Beginning with the line that contains "20% korting", output each line below exactly through the last one, both included, and nothing else.

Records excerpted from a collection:
§ §

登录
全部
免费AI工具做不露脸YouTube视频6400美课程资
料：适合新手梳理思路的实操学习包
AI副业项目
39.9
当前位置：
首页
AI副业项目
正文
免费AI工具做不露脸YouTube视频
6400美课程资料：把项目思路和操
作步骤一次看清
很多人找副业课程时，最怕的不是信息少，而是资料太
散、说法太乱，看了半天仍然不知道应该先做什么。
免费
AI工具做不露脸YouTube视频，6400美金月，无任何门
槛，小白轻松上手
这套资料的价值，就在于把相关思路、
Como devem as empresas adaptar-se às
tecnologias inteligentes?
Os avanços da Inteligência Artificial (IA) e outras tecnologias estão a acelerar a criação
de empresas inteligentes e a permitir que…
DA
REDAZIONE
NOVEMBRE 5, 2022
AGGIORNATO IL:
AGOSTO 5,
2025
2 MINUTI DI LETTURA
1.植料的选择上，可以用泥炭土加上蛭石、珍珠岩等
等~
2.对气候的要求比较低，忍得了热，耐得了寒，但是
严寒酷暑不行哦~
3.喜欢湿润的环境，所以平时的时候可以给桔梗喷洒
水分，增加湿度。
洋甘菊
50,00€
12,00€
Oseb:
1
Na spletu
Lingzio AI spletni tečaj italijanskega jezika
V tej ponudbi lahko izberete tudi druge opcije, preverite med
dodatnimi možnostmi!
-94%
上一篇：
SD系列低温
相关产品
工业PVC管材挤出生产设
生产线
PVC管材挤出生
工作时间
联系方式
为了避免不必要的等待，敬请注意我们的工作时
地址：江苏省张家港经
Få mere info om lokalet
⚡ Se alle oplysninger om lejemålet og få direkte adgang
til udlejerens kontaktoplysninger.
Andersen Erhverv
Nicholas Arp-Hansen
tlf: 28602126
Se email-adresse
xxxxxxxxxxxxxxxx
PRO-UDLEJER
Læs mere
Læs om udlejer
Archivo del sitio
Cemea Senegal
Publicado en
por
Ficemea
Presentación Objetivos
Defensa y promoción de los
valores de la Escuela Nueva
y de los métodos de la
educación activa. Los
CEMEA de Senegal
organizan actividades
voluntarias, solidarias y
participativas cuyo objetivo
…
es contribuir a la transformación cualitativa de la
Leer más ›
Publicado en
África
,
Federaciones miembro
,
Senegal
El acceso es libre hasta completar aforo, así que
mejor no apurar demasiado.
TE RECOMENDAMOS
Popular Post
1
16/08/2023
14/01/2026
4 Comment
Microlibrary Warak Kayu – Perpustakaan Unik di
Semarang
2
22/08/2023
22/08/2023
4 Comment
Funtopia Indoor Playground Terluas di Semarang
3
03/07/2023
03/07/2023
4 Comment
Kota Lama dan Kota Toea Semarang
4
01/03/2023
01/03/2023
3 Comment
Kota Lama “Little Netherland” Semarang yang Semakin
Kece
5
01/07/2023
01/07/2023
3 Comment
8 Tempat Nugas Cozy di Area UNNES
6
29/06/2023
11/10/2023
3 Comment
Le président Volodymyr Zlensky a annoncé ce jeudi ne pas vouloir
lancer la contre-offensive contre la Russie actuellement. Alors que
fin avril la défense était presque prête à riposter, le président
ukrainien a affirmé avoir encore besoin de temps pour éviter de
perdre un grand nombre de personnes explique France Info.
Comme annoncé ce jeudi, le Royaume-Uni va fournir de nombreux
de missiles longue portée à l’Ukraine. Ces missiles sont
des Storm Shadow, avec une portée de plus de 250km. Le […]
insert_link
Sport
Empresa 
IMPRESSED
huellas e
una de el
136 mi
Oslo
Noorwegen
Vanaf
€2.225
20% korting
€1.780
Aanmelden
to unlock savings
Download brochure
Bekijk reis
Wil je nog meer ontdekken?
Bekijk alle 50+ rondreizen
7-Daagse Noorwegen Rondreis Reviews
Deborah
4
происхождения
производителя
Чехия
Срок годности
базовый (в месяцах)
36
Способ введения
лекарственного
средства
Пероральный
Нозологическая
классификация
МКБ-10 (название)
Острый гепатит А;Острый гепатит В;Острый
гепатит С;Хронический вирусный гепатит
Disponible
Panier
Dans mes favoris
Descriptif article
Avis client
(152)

§ §

● **Response area**
20% korting
€1.780
Aanmelden
to unlock savings
Download brochure
Bekijk reis
Wil je nog meer ontdekken?
Bekijk alle 50+ rondreizen
7-Daagse Noorwegen Rondreis Reviews
Deborah
4
происхождения
производителя
Чехия
Срок годности
базовый (в месяцах)
36
Способ введения
лекарственного
средства
Пероральный
Нозологическая
классификация
МКБ-10 (название)
Острый гепатит А;Острый гепатит В;Острый
гепатит С;Хронический вирусный гепатит
Disponible
Panier
Dans mes favoris
Descriptif article
Avis client
(152)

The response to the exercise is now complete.